+++ EXERCISE PASSAGE

# RPM required to simulate Earth's gravity (Centrifugal acceleration)

• jwlgrant
In summary, the problem is to determine how many RPMs a section of a spacecraft with a radius of 30 meters must rotate at to simulate one Earth gravity. One method used a formula of A = V^2/R and the other used ω = √(A/r) with RPM = 60ω/2∏ to solve for the answer. The correct answer is 5.5 RPM, not 14 RPM.
jwlgrant

## Homework Statement

Here's the problem: "On a journey to Mars, one design is to have a section of the spacecraft rotate to simulate gravity. If the radius of this section is 30 meters, how many RPMs must it rotate to simulate one Earth gravity (1 g = 9.8 meters/sec^2)?"

## Homework Equations

$A = \frac{V^2}{R}$

## The Attempt at a Solution

I completed this problem, getting an answer of 5.5 RPM. Apparently I was wrong, and the answer should have been 14 RPM. I asked my instructor about it, and he showed me the calculations used to get 14 RPM, but it still didn't quite make sense to me.

Here's the process my instructor used to solve the problem:
Circumference is C = 2∏(30) = 188 meters.

1 rpm is like rotating 1 full circular rotation every minute, so 188/60 = 3.1 meters/sec.

Then V = 3.1 meters/sec x RPM.

Then A = (3.1 RPM)^2/188 = 0.05 x rpm^2.

So: 9.8 = 0.05rpm^2

RPM = 14

--

Here's my process:
A = 9.8 (m)/(s^2)

++++++
+++ EXTRACTED ENTRIES

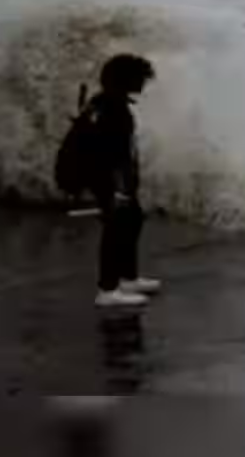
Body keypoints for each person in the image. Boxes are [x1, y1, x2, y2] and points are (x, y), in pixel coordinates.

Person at [89, 53, 160, 308]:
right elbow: (112, 154)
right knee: (115, 229)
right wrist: (119, 189)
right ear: (126, 79)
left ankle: (127, 278)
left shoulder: (106, 103)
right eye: (140, 78)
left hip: (113, 179)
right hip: (110, 181)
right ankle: (107, 290)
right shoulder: (113, 110)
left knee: (132, 221)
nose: (143, 83)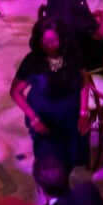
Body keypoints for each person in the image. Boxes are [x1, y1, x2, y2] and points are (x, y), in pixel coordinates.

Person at [12, 22, 87, 170]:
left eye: (54, 41)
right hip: (44, 116)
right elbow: (15, 92)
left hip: (71, 113)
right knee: (49, 161)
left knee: (69, 156)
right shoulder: (32, 61)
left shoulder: (73, 55)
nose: (50, 46)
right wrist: (34, 119)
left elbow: (84, 82)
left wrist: (84, 111)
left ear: (63, 39)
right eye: (45, 42)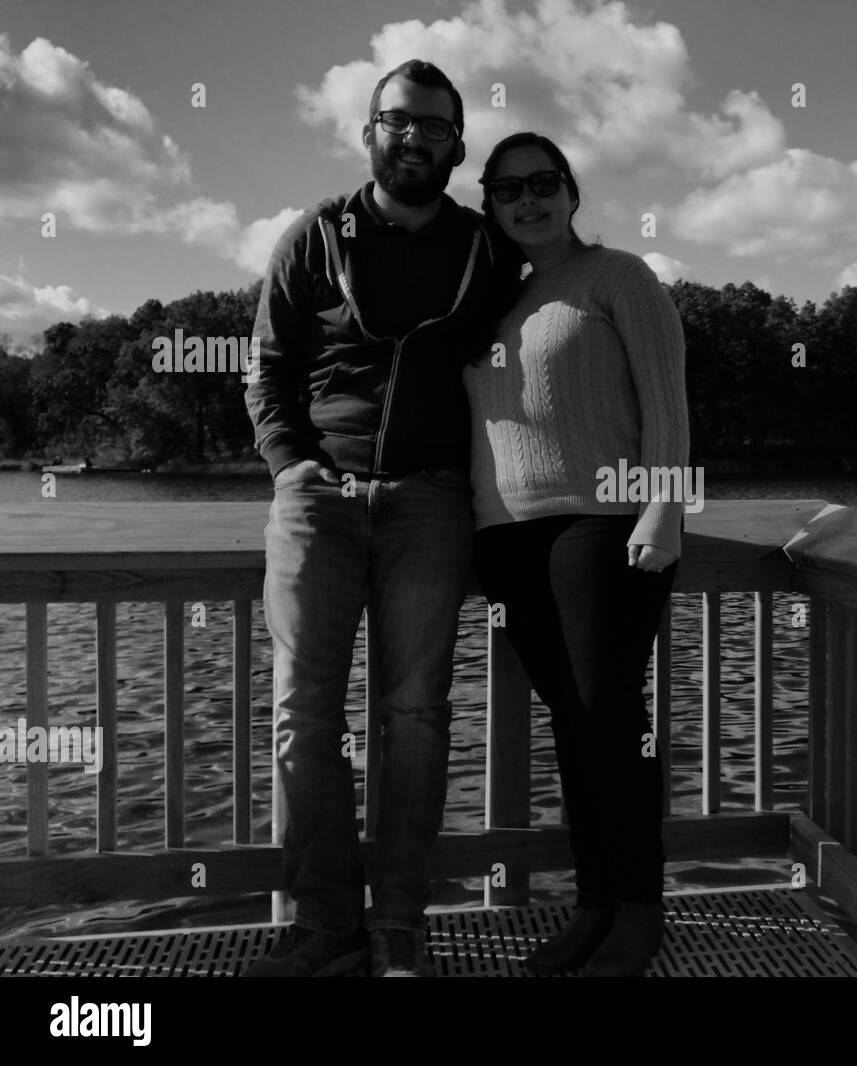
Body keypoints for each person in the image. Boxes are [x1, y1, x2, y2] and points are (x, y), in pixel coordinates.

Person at [242, 59, 516, 977]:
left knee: (416, 713)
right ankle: (325, 926)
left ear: (456, 146)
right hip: (318, 503)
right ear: (369, 132)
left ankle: (399, 918)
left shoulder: (487, 249)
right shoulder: (315, 236)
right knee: (301, 718)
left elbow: (546, 336)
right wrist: (294, 469)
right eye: (399, 121)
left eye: (435, 127)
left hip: (431, 503)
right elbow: (268, 371)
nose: (415, 139)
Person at [464, 132, 691, 977]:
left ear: (572, 190)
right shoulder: (496, 300)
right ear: (489, 204)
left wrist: (664, 508)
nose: (528, 199)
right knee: (574, 727)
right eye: (508, 188)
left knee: (609, 719)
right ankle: (593, 906)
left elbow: (666, 402)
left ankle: (638, 914)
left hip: (603, 521)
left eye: (543, 182)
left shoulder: (620, 277)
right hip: (506, 539)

++++++

§ **WORK ORDER**
List every formula that the opening summary of the spacecraft rotation thread above mentions.

§ **YOUR SOLUTION**
- A = V^2/R
- ω = √(A/r)
- RPM = 60ω/2∏